Run the tests with TLS/SSL

To run the tests with TLS/SSL enabled, you must enable it on the deployment and in MONGODB_URI.

export MONGODB_URI="mongodb://localhost:27017/?tls=true&tlsCertificateKeyFile=cert.pem&tlsCAFile=ca.pem"
cargo test --verbose

Note: When you open a pull request, your code will be run against a comprehensive testing matrix, so it is usually not necessary to run the integration tests against all combinations of topology/auth/TLS locally.

Linter Tests

Our linter tests use the nightly version of rustfmt to verify that the source is formatted properly and the stable version of clippy to statically detect any common mistakes. You can use rustup to install them both:

rustup component add clippy --toolchain stable
rustup component add rustfmt --toolchain nightly

Our linter tests also use rustdoc to verify that all necessary documentation is present and properly formatted. rustdoc is included in the standard Rust distribution.

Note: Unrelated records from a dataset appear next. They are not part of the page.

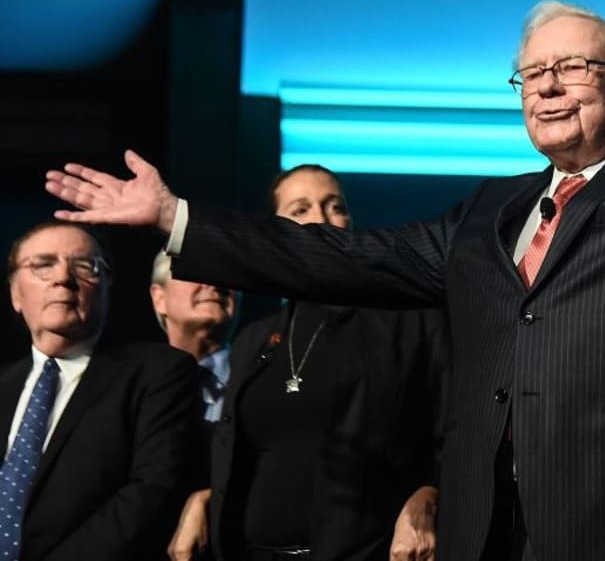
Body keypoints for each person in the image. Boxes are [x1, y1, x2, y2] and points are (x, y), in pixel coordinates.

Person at [46, 0, 605, 561]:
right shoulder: (489, 210)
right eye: (531, 74)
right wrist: (175, 218)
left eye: (572, 68)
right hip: (486, 528)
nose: (548, 87)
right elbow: (340, 257)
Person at [167, 164, 449, 561]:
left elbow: (458, 430)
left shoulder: (411, 319)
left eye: (335, 206)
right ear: (273, 232)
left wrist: (429, 495)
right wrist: (205, 499)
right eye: (300, 210)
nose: (320, 219)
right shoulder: (253, 340)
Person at [1, 221, 200, 559]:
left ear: (107, 286)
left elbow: (151, 492)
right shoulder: (4, 385)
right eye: (43, 265)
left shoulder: (157, 372)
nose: (63, 278)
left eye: (84, 266)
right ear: (16, 294)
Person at [150, 249, 239, 429]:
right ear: (160, 299)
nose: (214, 284)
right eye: (196, 271)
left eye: (227, 274)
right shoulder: (137, 389)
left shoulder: (263, 381)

To run the linter tests, run the check-clippy.sh, check-rustfmt.sh, and check-rustdoc.sh scripts in the .evergreen directory. To run all three, use the check-all.sh script.

bash .evergreen/check-all.sh

Continuous Integration

Commits to main are run automatically on evergreen.

Minimum supported Rust version (MSRV) policy

The MSRV for this crate is currently 1.61.0. This will rarely be increased, and if it ever is, it will only happen in a minor or major version release.


This project is licensed under the Apache License 2.0.